▸ Your goal
Start at the line that has "percentile rank within the sample" and copy every line through the end of the items, word for word. Leave the pictures out of your answer.

-------------------------

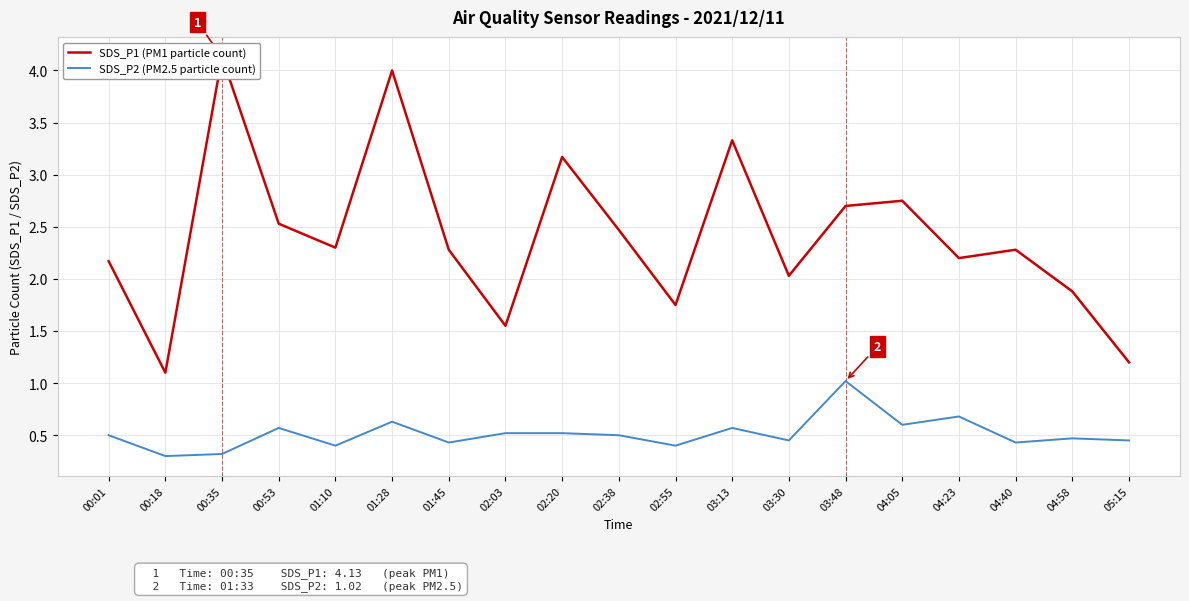

What is the difference between the highest and lowest values at 04:23?

1.5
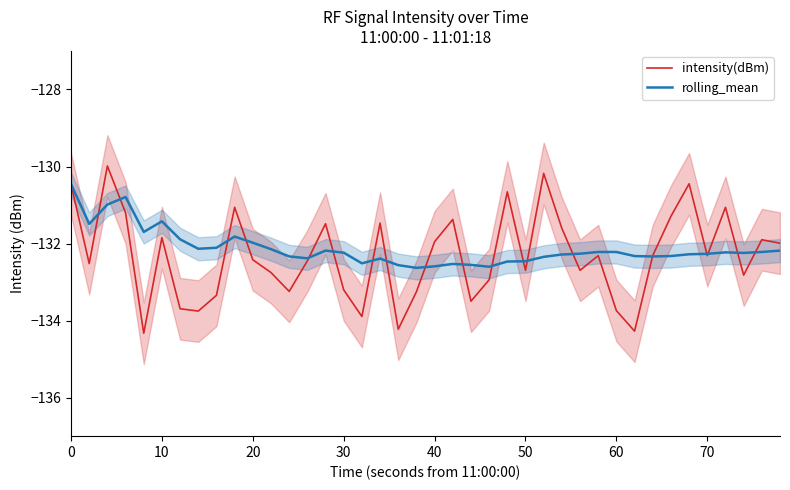

What is the smallest value displayed?

-134.3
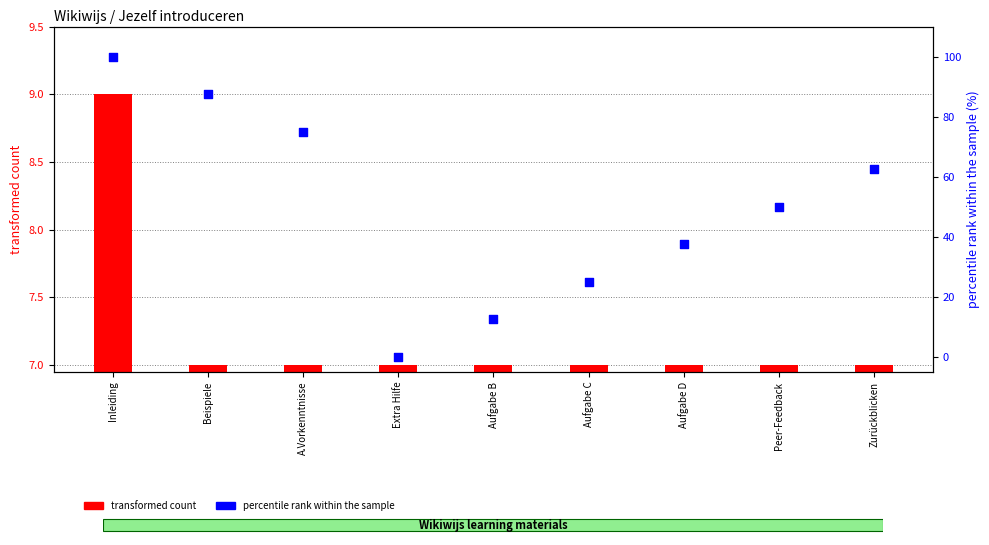

Which series contains the highest Y value?

percentile rank within the sample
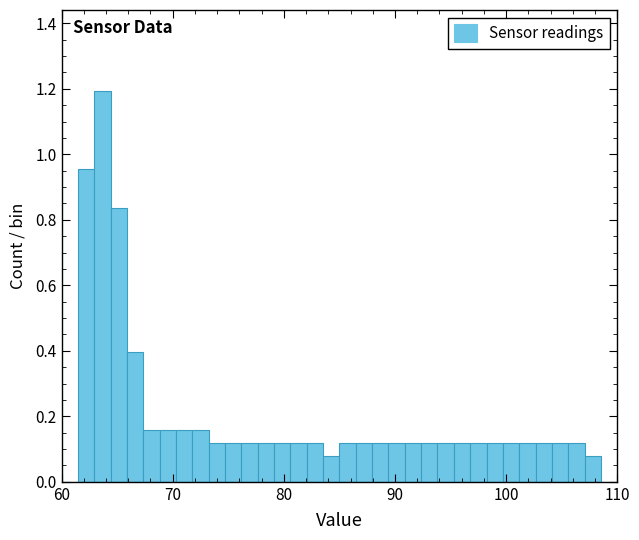

Read against the x-axis, roughly where is the centre of the tallest bar?

64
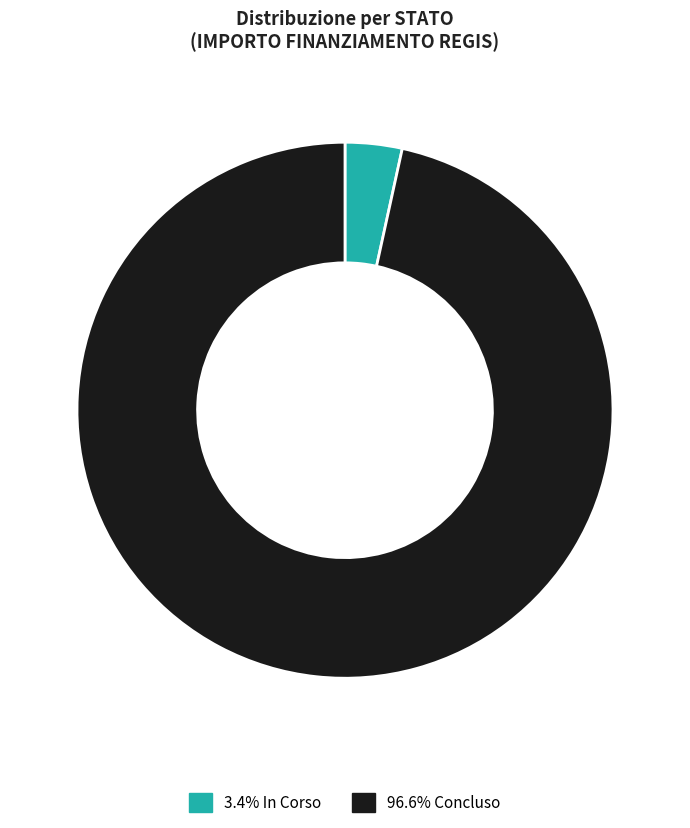

Combined, do 3.4% In Corso and 96.6% Concluso account for over 50%?

Yes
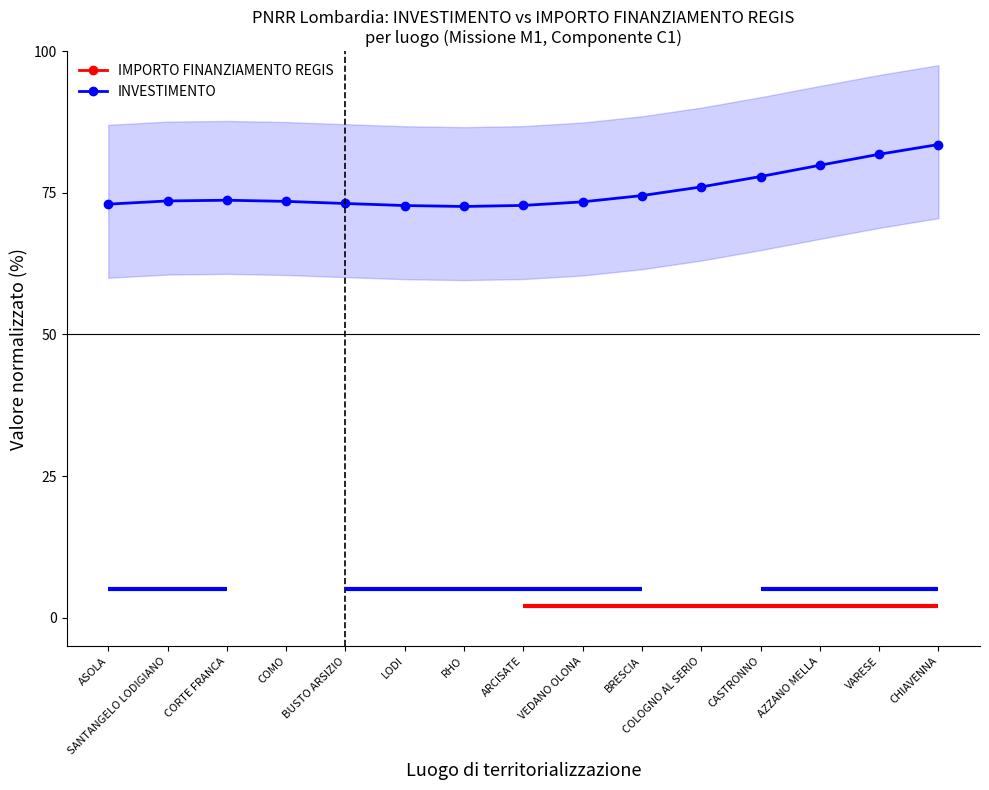

What position from the left is CHIAVENNA?

15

-------------------------

▸ Task solution
percentile rank within the sample

Read against the x-axis, roughly where is the centre of the tallest bar?

64

Combined, do 3.4% In Corso and 96.6% Concluso account for over 50%?

Yes

What position from the left is CHIAVENNA?

15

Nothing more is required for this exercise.